Among the three aptamers developed in this study, aptamer 1 exhibited the best binding affinity to USE1, with a dissociation constant of 10 nM. To reduce synthesis costs and improve tissue penetration and structural stability, aptamer 1 was truncated to aptamer 1e, which demonstrated similarly high binding affinity. Aptamers 1 and 1e effectively interacted with USE1 in vitro and in vivo based on immunoprecipitation assays and could identify lung cancer tissues with 100% sensitivity and 80% specificity based on ELONA. These results confirm that aptamers 1 and 1e are effective detectors of the USE1 protein not only in vitro and in lung carcinoma cell lines but also in actual patient cancer tissues, underscoring their potential for clinical application in lung cancer diagnostics.
RCA is a method in which nucleic acids are synthesized using a circular template [25]. This technique is not only used to amplify and subsequently detect analyte molecules but also to generate functionally active nucleic acids that mediate the detection of other biotargets [26]. Self-assembled DNAMS was produced via RCA with several functionalized dNTPs, which can exhibit DNAMS fluorescence and allow the attachment of other functional moieties through strong interactions, such as chemical conjugation or biotin–streptavidin interaction [25, 26].
Building on this technology, we developed a USE1-targeting aptamer detection kit using self-assembled biotin-modified DNAMS and STA-QD conjugation. This kit enables successful identification of the USE1-associated aptamer 1 through simple visual inspection, offering a promising tool for early and effective lung cancer diagnosis. This integration of STA-QD DNAMS with a USE1-targeted aptamer implies the potential for sophisticated diagnostic applications in lung cancer, potentially improving clinical outcomes through early detection.

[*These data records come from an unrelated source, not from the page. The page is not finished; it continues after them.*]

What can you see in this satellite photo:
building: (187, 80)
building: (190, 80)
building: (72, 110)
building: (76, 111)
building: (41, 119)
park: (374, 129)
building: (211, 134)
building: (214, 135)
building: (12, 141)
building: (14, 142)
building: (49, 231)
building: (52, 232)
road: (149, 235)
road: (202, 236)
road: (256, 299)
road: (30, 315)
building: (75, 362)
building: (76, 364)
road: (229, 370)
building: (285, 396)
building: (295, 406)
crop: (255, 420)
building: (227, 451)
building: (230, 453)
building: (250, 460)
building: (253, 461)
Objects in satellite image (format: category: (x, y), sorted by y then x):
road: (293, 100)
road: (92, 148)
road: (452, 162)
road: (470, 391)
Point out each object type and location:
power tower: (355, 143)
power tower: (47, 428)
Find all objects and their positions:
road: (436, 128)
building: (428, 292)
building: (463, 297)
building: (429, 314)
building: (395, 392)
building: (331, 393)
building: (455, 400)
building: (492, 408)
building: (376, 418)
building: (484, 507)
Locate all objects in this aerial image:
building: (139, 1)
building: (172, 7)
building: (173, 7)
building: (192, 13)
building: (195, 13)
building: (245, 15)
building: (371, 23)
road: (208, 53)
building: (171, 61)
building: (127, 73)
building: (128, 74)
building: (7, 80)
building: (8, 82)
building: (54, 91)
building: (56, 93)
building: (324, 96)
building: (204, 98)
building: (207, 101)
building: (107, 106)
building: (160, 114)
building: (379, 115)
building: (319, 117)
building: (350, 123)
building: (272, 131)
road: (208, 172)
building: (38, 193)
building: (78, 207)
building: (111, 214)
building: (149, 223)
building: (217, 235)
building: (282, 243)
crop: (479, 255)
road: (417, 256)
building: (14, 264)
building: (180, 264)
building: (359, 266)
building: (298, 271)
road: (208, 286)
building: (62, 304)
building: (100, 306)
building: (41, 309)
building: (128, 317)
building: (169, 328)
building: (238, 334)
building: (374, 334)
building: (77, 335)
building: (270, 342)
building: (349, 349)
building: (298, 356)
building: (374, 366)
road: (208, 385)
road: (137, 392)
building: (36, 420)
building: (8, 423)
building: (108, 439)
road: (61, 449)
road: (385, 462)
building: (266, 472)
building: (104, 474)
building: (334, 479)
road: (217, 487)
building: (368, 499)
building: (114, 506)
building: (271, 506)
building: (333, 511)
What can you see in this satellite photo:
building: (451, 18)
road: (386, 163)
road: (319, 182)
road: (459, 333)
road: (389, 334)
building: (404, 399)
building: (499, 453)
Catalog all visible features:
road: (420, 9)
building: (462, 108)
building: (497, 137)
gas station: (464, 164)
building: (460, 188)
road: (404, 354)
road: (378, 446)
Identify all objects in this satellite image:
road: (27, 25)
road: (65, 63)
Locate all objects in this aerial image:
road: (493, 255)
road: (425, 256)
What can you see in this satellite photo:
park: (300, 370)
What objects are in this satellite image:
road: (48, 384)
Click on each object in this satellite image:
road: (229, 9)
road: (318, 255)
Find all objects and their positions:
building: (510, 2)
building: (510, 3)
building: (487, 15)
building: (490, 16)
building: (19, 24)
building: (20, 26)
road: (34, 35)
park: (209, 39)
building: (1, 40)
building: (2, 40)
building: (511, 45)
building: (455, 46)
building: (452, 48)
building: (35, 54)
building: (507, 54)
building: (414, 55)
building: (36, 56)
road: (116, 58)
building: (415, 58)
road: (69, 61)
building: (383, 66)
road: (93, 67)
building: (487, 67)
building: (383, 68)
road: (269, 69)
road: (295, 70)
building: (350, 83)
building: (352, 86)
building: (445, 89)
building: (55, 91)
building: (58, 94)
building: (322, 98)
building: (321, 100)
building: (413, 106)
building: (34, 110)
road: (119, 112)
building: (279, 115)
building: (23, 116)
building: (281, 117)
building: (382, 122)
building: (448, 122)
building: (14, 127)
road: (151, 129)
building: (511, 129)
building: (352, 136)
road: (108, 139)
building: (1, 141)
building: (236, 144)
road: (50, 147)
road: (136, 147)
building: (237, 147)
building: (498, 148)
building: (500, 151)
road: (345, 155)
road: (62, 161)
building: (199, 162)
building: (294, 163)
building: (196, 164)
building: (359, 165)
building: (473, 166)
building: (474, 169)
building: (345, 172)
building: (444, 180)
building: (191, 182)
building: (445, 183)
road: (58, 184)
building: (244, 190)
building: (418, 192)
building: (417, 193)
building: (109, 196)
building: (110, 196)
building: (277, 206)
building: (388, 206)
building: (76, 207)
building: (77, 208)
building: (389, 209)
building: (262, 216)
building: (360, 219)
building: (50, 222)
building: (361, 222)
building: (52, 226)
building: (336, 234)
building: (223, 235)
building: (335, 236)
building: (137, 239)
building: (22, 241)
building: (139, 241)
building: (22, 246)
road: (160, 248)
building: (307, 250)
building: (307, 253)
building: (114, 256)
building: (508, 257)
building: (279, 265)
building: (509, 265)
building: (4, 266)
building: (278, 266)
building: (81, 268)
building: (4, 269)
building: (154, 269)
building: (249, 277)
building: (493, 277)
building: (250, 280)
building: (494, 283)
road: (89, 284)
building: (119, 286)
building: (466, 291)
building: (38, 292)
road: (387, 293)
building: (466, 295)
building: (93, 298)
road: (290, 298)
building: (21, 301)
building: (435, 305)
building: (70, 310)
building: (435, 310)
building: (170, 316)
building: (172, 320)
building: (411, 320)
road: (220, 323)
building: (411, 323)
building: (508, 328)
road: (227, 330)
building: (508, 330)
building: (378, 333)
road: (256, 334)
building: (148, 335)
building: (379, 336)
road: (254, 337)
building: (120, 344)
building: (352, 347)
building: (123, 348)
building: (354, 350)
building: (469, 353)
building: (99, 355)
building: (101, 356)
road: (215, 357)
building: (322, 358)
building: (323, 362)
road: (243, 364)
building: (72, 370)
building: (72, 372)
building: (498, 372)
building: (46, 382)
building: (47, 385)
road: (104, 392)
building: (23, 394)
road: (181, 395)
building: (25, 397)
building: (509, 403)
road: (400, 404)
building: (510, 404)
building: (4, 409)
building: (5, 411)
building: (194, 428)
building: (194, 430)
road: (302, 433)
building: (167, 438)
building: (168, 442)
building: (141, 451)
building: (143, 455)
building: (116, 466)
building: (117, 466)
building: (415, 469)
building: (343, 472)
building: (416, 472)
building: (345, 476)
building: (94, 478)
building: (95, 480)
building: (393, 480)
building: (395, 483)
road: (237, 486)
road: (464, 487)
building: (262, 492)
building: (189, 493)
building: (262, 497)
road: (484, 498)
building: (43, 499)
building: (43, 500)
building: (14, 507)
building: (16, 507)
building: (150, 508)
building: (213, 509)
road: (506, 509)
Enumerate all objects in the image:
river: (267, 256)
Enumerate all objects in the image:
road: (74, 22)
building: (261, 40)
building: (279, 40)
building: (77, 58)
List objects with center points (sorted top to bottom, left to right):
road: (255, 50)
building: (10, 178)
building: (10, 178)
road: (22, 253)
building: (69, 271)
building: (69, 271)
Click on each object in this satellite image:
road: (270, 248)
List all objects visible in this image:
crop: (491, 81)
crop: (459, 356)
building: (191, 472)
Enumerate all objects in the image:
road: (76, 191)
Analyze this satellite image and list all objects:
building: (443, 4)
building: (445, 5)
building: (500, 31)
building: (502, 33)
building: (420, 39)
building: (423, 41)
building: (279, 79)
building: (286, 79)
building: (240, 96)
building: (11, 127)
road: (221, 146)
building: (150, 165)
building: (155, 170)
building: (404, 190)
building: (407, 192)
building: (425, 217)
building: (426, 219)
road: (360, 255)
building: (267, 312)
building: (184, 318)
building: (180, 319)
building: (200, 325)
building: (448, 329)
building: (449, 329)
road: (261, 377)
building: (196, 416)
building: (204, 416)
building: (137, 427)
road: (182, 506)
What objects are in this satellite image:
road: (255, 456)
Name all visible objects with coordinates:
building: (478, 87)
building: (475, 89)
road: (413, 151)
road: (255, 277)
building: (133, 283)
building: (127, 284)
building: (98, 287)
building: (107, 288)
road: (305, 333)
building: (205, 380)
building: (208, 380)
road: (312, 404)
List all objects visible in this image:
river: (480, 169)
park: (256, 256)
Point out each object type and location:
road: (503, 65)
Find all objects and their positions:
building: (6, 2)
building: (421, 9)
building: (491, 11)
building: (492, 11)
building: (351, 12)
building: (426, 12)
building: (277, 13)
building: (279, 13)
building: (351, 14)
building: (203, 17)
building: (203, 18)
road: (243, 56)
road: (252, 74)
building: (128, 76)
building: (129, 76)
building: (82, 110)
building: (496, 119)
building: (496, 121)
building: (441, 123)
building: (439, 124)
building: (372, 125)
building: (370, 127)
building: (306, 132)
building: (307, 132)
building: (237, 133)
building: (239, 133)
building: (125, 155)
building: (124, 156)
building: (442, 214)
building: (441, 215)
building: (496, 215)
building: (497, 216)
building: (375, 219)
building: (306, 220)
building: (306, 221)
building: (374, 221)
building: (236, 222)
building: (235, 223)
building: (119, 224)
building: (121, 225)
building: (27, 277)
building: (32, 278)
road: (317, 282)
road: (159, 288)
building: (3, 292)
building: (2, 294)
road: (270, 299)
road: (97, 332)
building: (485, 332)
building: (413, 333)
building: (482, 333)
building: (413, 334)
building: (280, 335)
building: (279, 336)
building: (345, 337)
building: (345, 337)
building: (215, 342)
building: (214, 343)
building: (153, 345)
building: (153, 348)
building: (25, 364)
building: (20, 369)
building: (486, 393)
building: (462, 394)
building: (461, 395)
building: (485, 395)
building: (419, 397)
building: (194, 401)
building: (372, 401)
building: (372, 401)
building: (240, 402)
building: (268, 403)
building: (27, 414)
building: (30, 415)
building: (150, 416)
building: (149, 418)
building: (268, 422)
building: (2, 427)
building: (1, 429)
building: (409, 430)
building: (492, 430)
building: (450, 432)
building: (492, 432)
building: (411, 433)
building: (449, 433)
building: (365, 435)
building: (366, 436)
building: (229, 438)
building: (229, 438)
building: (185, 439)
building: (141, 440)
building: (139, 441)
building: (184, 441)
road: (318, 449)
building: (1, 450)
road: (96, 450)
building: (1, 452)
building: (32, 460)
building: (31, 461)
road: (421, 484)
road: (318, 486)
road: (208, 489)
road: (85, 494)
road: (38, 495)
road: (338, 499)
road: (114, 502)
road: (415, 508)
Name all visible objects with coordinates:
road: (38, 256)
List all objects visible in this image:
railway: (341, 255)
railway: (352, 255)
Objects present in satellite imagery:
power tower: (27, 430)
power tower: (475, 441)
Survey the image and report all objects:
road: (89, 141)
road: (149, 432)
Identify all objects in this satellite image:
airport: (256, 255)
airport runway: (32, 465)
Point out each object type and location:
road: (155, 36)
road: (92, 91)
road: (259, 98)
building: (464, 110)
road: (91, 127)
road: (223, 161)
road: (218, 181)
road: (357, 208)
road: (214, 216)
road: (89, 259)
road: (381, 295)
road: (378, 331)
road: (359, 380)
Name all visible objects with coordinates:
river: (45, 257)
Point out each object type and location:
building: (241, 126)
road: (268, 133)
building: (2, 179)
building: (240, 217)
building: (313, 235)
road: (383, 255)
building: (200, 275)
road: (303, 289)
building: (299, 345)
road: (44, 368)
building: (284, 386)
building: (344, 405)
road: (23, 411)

In this study, aptamers targeting USE1, a critical biomarker for lung cancer, were successfully developed and validated. Aptamer 1 and its truncated form, Aptamer 1e, exhibited high binding affinity and specificity to USE1, demonstrating effectiveness in various in vitro assays and in distinguishing lung cancer tissues from non-tumoral samples. The integration of these aptamers into a newly formulated diagnostic kit, utilizing RCA-generated, biotin-modified DNA microstructures with STA-QD conjugation, marks a significant advancement in lung cancer diagnostics. This kit, designed for simple visual inspection, is characterized by high sensitivity and specificity, and has the potential to substantially enhance the early detection and treatment of lung cancer. Overall, this approach could be transformative, setting a new standard for biomarker-based diagnostics and potentially decreasing the mortality rate of lung cancer through earlier intervention.